Pipelined Processor RISC V - A Detailed Guide

§1 Foundation

Pipeline Fundamentals

Pipelining achieves temporal parallelism: while instruction N is in Execute, instruction N+1 is in Decode, and N+2 is in Fetch — all simultaneously.

The Five Pipeline Stages

IF — Instruction Fetch

PC → Instruction Memory → Fetch instruction. Compute PC+4. Store in IF/ID pipeline register.

ID — Instruction Decode / RF Read

Decode opcode → generate control signals. Read registers rs1, rs2 from register file. Sign-extend immediate. Store in ID/EX register.

EX — Execute

ALU performs operation. Mux selects SrcA (reg or forwarded) and SrcB (reg, forwarded, or imm). Compute branch target PCTarget = PCE + ImmExtE. PCSrcE = BranchE AND ZeroE.

MEM — Memory Access

lw: reads data memory at ALUResultM. sw: writes WriteDataM to memory. Non-memory instructions pass through. Pass results to EX/MEM register.

WB — Write Back

ResultSrcW selects: ReadDataW (lw), ALUResultW (R-type), PCPlus4W (jal). Write to rd in register file. RegWriteW enables the write.
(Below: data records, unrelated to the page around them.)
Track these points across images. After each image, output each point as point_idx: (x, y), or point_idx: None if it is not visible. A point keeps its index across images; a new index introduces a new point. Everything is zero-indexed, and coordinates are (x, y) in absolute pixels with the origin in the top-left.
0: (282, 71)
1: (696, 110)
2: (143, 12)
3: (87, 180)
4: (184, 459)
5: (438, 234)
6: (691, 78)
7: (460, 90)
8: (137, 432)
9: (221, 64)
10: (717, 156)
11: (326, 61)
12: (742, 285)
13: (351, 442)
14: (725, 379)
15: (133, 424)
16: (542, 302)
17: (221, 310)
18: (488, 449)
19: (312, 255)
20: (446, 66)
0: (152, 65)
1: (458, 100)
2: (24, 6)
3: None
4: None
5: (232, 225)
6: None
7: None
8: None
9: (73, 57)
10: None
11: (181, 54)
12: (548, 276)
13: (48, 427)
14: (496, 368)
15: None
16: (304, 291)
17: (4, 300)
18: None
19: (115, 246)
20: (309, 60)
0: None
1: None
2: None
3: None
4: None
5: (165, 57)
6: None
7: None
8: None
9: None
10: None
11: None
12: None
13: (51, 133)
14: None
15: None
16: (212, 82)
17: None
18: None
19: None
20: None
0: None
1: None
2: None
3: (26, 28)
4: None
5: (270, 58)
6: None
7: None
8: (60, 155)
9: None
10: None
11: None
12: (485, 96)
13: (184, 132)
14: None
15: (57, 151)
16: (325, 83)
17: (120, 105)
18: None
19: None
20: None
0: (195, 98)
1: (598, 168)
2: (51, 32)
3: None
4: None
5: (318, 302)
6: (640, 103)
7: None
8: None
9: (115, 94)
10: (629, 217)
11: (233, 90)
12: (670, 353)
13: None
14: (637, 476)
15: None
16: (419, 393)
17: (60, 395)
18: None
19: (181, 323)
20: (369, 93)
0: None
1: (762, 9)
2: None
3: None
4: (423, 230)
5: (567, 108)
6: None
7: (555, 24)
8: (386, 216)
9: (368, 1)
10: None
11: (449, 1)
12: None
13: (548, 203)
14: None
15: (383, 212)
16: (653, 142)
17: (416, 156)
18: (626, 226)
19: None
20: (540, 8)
Single-Cycle vs Pipelined — Key Differences

Aspect	Single-Cycle	Pipelined
CPI	Always 1	~1.23 (with hazards)
Clock Period	750 ps (lw path)	350 ps (Execute stage)
Multiple instructions	One at a time	Up to 5 simultaneously
Hazards	None (one instruction)	Data & control hazards
Control signals	Decoded once	Travel with instruction through stages
Signal naming	No suffix	Suffix = stage (RegWriteD, ALUSrcE…)

💡 Signal Naming Convention

Control signals are generated in Decode and then travel with the instruction through pipeline registers. The suffix tells you where the signal currently lives:
RegWriteD → in Decode, RegWriteE → in Execute, RegWriteM → in Memory, RegWriteW → in Writeback.
Same for ResultSrc, MemWrite, ALUControl, etc.

§2 Registers

Pipeline Registers — What They Hold

Between each stage there is a set of flip-flops (pipeline registers) that capture all needed values at the rising clock edge. This isolates stages.

IF/ID Register holds:

InstrD (32-bit instruction)
PCPlus4D (PC+4 for the instruction)
PCD (current PC, for branch target)

ID/EX Register holds:

RD1E, RD2E (register file outputs)
PCE, PCPlus4E
RdE (destination register number)
ImmExtE (sign-extended immediate)
Rs1E, Rs2E (source register numbers for hazard unit)
All control signals: RegWriteE, ResultSrcE, MemWriteE, ALUControlE, ALUSrcE, JumpE, BranchE

EX/MEM Register holds:

ALUResultM
WriteDataM (value to store for sw)
RdM, PCPlus4M
RegWriteM, ResultSrcM, MemWriteM

MEM/WB Register holds:

ReadDataW (data from memory for lw)
ALUResultW
RdW, PCPlus4W
RegWriteW, ResultSrcW

⚠️ Why Rs1E and Rs2E in the ID/EX register?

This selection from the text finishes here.